FICO credit report innovation could reduce risky credit card debt
It’s a recurring theme of this blog that manageable credit card debt can in some circumstances be good. It can tide a family over during a short-term crisis, and it can give a significant boost to an economic recovery. Some experts reckon that 60 to 70 percent of the U.S. economy is based on consumer spending, so raising that level of activity could prove a prerequisite of a return to good times.
Credit card debt and obvious dangers
However, unmanageable credit card debt can, of course, be a disaster. On a micro level (and especially when coupled with high credit card rates), it can launch families into vicious, downward spirals of despair and ruin. And, as we’ve all seen very recently, it can on a macro level contribute to huge and unsustainable credit bubbles that, when they burst, do incalculable harm to the nation’s prosperity.
What’s needed is a way of encouraging responsible credit card use while steering those who can’t handle debt away from running up balances.
Credit reports that reveal more
On August 2, FICO, the company behind the systems that calculate most credit scores in the U.S., unveiled its Bankcard Growth Solution, which it described as a “unique new analytic solution designed…to help lenders improve decisions based on deeper analytic insight and accelerated learning across all stages of bankcard acquisitions and originations.”
In other words, it’s supposed to help credit card companies be smarter about whom they choose to issue cards and lend money. And it couldn’t have come at a better time. Credit card use is up, and the rate at which consumers are paying down card debt is slowing and may be reversing (see Credit card debt makes a rare uptick). Meanwhile, card issuers are falling over each other to attract new customers.
And all this is happening at a time when nothing about the economy is certain. As Andrew Jennings, FICO’s senior vice president and chief analytics officer, observed in a statement:
The ‘new normal’ in the banking industry is characterized by economic uncertainty and changing consumer behaviors, so banks have to figure out how to grow profitably despite the lack of stability.
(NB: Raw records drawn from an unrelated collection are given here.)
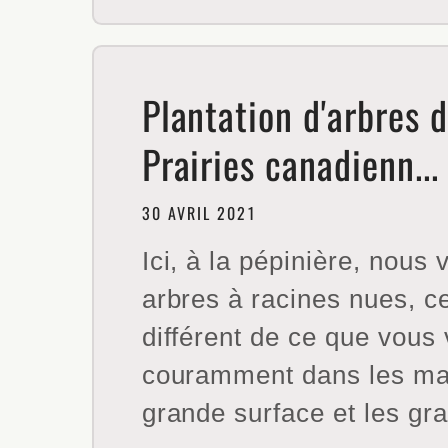
Plantation d'arbres d
Prairies canadienn...
30 AVRIL 2021
Ici, à la pépinière, nous
arbres à racines nues, ce
différent de ce que vous 
couramment dans les ma
grande surface et les gra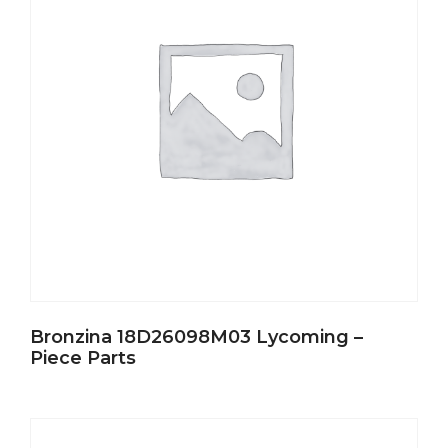
Bronzina 18D26098M03 Lycoming –
Piece Parts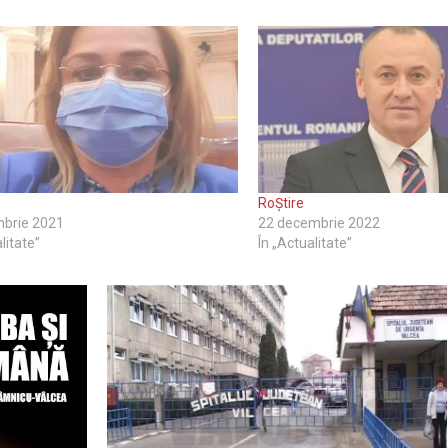
RoȘtire
mbrie 2021
22 decembrie 2022
litate”
În „Actualitate”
The most forward-looking banks are adopting analytic solutions that increase their capacity to learn, adapt and innovate. With its Analytic Learning Hub, the FICO Bankcard Growth Solution helps lenders make the decision that’s appropriate for each customer, learn from that decision’s results, and improve future decisions, in much faster cycles.
Much more needed
It’s unlikely that even FICO would suggest that its new offering is going to eliminate problem credit card use. To start with, Jennings says that only “forward-looking banks” are likely to adopt it, and, judging by Wall Street’s performance over the last decade, there are precious few of those around. More importantly, no profiling/data-mining IT solution is currently capable of predicting an individual consumer’s behavior with any great accuracy.
But it’s encouraging that FICO believes there are enough credit card companies out there that are taking credit risk management sufficiently seriously to make its new launch worthwhile. Perhaps they really have learned their lesson.